TEXT EXCERPT
────

Food52 Review: Looking for a simple, coconut-rich, satisfying cake? This is it. Moist on the inside, a tad crumbly on the outside, quick to whip up, and chock-full of coconut flavor, this cake is the perfect end to a bright summer day. The real jewel is the simple glaze at the end, which brings the flavor and sweetness of the cake to a whole new level. Eat it plain or topped with cream and fruit, whatever strikes your fancy, and enjoy it before others get to it and it disappears.snowcitygirl

Makes one 10-inch tube (or bundt) cake, or two 9x5-inch loaf cakes

Cake

  • 1 pound unsalted butter
  • 2 cups organic cane sugar
  • 2 cups organic unbleached all-purpose flour
  • 6 extra-large eggs
  • 7 ounces shredded, unsweetened coconut (I get it at the health food store)
  • 1 teaspoon pure vanilla extract (I use Nielsen-Massey)
  • 1/4 teaspoon fine sea salt
  1. Heat the oven to 350 degrees. Make sure the rack is in the center of the oven. Grease and flour a 10-inch tube pan. (I use a bundt pan. You can also use two 9x5 loaf pans.)
  2. Cream butter and sugar until light and fluffy (“as a shampooed cat”).
  3. Add one cup flour and beat some more.
  4. Meanwhile, add the vanilla to the eggs (in a separate bowl). Then add eggs one at a time to batter, beating well after each addition.
  5. Now mix the coconut with the remaining one cup flour and the sea salt. Add to batter, using a wooden spoon to incorporate. Pour into pan(s).

────

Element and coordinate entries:
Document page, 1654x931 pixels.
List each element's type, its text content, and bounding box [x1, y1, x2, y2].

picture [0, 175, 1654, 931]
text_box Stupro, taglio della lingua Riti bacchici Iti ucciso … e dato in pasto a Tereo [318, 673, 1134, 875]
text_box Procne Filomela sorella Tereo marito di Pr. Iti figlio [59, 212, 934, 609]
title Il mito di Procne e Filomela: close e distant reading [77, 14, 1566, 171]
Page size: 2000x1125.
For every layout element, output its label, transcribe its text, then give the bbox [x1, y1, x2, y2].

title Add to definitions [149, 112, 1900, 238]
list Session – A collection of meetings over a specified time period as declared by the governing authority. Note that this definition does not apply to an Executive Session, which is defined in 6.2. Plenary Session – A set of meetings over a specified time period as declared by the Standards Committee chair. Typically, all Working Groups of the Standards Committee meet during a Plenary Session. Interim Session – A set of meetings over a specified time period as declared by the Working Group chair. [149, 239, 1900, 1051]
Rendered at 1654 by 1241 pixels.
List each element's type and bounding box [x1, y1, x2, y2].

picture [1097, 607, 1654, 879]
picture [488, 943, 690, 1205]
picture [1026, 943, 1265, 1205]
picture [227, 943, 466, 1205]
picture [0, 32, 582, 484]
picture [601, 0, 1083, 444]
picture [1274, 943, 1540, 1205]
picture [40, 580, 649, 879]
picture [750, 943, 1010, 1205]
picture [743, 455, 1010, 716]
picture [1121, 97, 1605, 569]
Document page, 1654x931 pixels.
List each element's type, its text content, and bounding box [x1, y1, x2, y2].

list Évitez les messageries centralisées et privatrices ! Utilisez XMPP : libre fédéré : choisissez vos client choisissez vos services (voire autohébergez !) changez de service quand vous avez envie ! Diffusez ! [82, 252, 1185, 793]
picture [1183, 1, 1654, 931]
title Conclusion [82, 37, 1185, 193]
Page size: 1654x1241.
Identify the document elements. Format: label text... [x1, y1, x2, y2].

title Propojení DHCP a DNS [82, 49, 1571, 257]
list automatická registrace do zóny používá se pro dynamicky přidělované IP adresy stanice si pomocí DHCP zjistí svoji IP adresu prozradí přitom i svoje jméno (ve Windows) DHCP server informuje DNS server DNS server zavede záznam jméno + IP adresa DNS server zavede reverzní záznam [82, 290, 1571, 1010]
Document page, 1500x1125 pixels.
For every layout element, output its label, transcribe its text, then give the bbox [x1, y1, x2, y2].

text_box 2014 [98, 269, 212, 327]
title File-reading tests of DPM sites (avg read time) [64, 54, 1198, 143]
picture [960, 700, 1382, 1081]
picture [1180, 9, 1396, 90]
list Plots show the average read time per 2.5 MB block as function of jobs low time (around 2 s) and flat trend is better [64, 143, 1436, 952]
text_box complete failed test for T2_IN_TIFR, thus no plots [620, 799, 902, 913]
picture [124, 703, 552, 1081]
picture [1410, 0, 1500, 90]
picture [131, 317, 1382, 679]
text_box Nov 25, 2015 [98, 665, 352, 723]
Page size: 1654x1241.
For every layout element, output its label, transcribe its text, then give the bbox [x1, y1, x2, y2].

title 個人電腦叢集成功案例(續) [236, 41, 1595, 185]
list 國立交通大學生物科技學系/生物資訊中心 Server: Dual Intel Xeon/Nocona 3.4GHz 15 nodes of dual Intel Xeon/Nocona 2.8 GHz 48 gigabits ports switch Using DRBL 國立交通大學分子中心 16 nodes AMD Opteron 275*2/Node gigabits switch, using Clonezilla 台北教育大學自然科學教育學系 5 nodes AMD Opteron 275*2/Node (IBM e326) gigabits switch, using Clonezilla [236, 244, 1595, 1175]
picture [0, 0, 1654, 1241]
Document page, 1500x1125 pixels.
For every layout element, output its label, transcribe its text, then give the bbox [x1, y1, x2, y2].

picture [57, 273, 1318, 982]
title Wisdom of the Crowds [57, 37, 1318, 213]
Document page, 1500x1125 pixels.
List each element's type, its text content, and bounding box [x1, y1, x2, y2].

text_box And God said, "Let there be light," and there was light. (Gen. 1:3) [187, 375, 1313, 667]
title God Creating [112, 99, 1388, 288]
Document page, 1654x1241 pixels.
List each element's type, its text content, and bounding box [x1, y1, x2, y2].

────

REQUIREMENTS
1 - In the entries, render as a numbered list everything from the line with "Rendered at 1654 by 1241 pixels." to the line with "title Conclusion [82, 37, 1185, 193]", both ends included. Leave out the blank lines.
2 - Finish out the next part of the coconut cake recipe, starting after the last step shown.

RESPONSES FOR EACH TASK
1 -
1. Rendered at 1654 by 1241 pixels.
2. List each element's type and bounding box [x1, y1, x2, y2].
3. picture [1097, 607, 1654, 879]
4. picture [488, 943, 690, 1205]
5. picture [1026, 943, 1265, 1205]
6. picture [227, 943, 466, 1205]
7. picture [0, 32, 582, 484]
8. picture [601, 0, 1083, 444]
9. picture [1274, 943, 1540, 1205]
10. picture [40, 580, 649, 879]
11. picture [750, 943, 1010, 1205]
12. picture [743, 455, 1010, 716]
13. picture [1121, 97, 1605, 569]
14. Document page, 1654x931 pixels.
15. List each element's type, its text content, and bounding box [x1, y1, x2, y2].
16. list Évitez les messageries centralisées et privatrices ! Utilisez XMPP : libre fédéré : choisissez vos client choisissez vos services (voire autohébergez !) changez de service quand vous avez envie ! Diffusez ! [82, 252, 1185, 793]
17. picture [1183, 1, 1654, 931]
18. title Conclusion [82, 37, 1185, 193]

2 -
  6. Bake about 45 minutes to one hour. Test with a cake tester or long toothpick to be sure it comes out clean when inserted in the center of the cake. (If it doesn’t come out clean, leave it in a few minutes longer!)

Glaze

  • 1 cup organic cane sugar
  • 1/2 cup water
  • 1 teaspoon pure vanilla or almond extract
  1. Combine sugar and water and simmer for 10 minutes. Remove from heat and add extract. Your glaze is now ready.
  2. When cake comes out of the oven, poke holes through cake with skewers and pour on glaze while cake is warm. Don’t remove the cake from the pan until it is completely cool.
  3. Teacher’s Tip: This cake is best 24 hours after baking. But it generally can't make it until then, so bake two and eat one warm and hold the other until the magic 24 hours are up!

Tags: baking, brunch, make-ahead, pound cake

Comments (37) Questions (5)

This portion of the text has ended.